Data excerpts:
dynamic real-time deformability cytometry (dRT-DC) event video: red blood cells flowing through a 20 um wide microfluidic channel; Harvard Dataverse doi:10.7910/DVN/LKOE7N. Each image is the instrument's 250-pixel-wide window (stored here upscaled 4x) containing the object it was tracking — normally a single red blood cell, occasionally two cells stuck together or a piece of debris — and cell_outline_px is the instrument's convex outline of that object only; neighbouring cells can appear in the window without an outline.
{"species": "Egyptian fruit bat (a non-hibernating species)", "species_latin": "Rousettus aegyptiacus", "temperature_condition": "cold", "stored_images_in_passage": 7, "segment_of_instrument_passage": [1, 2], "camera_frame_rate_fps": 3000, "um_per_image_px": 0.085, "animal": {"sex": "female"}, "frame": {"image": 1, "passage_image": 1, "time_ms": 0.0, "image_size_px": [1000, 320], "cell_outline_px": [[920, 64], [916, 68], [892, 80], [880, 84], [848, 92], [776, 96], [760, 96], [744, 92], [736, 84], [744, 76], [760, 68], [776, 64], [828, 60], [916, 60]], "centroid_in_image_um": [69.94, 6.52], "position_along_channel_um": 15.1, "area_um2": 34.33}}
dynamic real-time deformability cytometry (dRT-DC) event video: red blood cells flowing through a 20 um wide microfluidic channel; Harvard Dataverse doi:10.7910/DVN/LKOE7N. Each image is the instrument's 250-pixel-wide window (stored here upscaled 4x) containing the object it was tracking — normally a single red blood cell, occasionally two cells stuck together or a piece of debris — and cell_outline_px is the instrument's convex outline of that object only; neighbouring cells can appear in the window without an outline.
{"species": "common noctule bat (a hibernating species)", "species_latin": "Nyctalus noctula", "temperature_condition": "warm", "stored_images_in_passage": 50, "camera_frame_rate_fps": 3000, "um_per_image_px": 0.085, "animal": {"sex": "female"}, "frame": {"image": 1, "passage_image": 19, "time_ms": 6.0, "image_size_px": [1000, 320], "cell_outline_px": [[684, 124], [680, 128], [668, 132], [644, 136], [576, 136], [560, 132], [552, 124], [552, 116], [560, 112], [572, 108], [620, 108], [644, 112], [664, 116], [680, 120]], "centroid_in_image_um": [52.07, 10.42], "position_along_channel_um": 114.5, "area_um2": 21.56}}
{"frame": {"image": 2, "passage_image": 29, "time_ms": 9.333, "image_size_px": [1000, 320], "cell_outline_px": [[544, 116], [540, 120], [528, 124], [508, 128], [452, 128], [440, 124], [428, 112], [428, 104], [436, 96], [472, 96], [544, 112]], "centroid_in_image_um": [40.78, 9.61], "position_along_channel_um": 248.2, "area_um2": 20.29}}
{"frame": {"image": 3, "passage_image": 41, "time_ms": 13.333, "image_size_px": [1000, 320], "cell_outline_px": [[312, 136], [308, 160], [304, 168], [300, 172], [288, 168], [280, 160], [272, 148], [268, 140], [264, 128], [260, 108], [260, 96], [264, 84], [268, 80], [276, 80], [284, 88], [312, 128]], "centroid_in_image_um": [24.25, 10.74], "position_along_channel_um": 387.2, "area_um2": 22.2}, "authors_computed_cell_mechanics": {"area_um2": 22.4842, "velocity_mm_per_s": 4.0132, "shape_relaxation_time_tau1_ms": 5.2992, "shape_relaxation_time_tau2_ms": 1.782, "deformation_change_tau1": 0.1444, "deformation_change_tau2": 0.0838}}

**THE REQUEST**. From the listing above, reproduce all the lines exactly.

**OUTPUT**.
dynamic real-time deformability cytometry (dRT-DC) event video: red blood cells flowing through a 20 um wide microfluidic channel; Harvard Dataverse doi:10.7910/DVN/LKOE7N. Each image is the instrument's 250-pixel-wide window (stored here upscaled 4x) containing the object it was tracking — normally a single red blood cell, occasionally two cells stuck together or a piece of debris — and cell_outline_px is the instrument's convex outline of that object only; neighbouring cells can appear in the window without an outline.
{"species": "Egyptian fruit bat (a non-hibernating species)", "species_latin": "Rousettus aegyptiacus", "temperature_condition": "cold", "stored_images_in_passage": 7, "segment_of_instrument_passage": [1, 2], "camera_frame_rate_fps": 3000, "um_per_image_px": 0.085, "animal": {"sex": "female"}, "frame": {"image": 1, "passage_image": 1, "time_ms": 0.0, "image_size_px": [1000, 320], "cell_outline_px": [[920, 64], [916, 68], [892, 80], [880, 84], [848, 92], [776, 96], [760, 96], [744, 92], [736, 84], [744, 76], [760, 68], [776, 64], [828, 60], [916, 60]], "centroid_in_image_um": [69.94, 6.52], "position_along_channel_um": 15.1, "area_um2": 34.33}}
dynamic real-time deformability cytometry (dRT-DC) event video: red blood cells flowing through a 20 um wide microfluidic channel; Harvard Dataverse doi:10.7910/DVN/LKOE7N. Each image is the instrument's 250-pixel-wide window (stored here upscaled 4x) containing the object it was tracking — normally a single red blood cell, occasionally two cells stuck together or a piece of debris — and cell_outline_px is the instrument's convex outline of that object only; neighbouring cells can appear in the window without an outline.
{"species": "common noctule bat (a hibernating species)", "species_latin": "Nyctalus noctula", "temperature_condition": "warm", "stored_images_in_passage": 50, "camera_frame_rate_fps": 3000, "um_per_image_px": 0.085, "animal": {"sex": "female"}, "frame": {"image": 1, "passage_image": 19, "time_ms": 6.0, "image_size_px": [1000, 320], "cell_outline_px": [[684, 124], [680, 128], [668, 132], [644, 136], [576, 136], [560, 132], [552, 124], [552, 116], [560, 112], [572, 108], [620, 108], [644, 112], [664, 116], [680, 120]], "centroid_in_image_um": [52.07, 10.42], "position_along_channel_um": 114.5, "area_um2": 21.56}}
{"frame": {"image": 2, "passage_image": 29, "time_ms": 9.333, "image_size_px": [1000, 320], "cell_outline_px": [[544, 116], [540, 120], [528, 124], [508, 128], [452, 128], [440, 124], [428, 112], [428, 104], [436, 96], [472, 96], [544, 112]], "centroid_in_image_um": [40.78, 9.61], "position_along_channel_um": 248.2, "area_um2": 20.29}}
{"frame": {"image": 3, "passage_image": 41, "time_ms": 13.333, "image_size_px": [1000, 320], "cell_outline_px": [[312, 136], [308, 160], [304, 168], [300, 172], [288, 168], [280, 160], [272, 148], [268, 140], [264, 128], [260, 108], [260, 96], [264, 84], [268, 80], [276, 80], [284, 88], [312, 128]], "centroid_in_image_um": [24.25, 10.74], "position_along_channel_um": 387.2, "area_um2": 22.2}, "authors_computed_cell_mechanics": {"area_um2": 22.4842, "velocity_mm_per_s": 4.0132, "shape_relaxation_time_tau1_ms": 5.2992, "shape_relaxation_time_tau2_ms": 1.782, "deformation_change_tau1": 0.1444, "deformation_change_tau2": 0.0838}}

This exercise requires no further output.